* **AIM OF THE TASK**
Lines to restate from the data below: from the one containing "เปิดสมัครสมาชิก (ฟรี) เร็วๆนี้" to the one containing "TOP CONTENT", both included. Give them again exactly, and only them.

* **DATA TO EXAMINE**
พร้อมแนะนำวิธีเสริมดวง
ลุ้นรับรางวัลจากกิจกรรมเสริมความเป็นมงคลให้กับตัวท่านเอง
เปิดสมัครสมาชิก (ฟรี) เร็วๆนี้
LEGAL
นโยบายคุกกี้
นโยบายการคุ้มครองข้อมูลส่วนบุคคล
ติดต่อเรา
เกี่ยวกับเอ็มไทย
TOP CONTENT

---

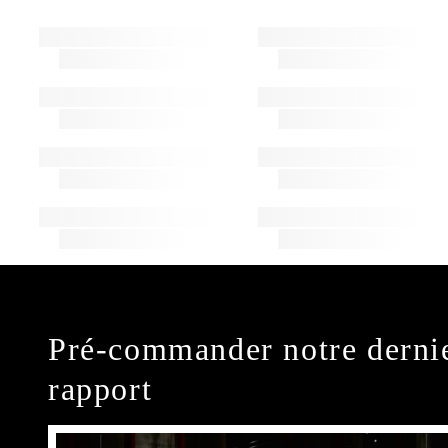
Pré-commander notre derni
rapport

* **SOLUTION TO THE EXERCISE**
เปิดสมัครสมาชิก (ฟรี) เร็วๆนี้
LEGAL
นโยบายคุกกี้
นโยบายการคุ้มครองข้อมูลส่วนบุคคล
ติดต่อเรา
เกี่ยวกับเอ็มไทย
TOP CONTENT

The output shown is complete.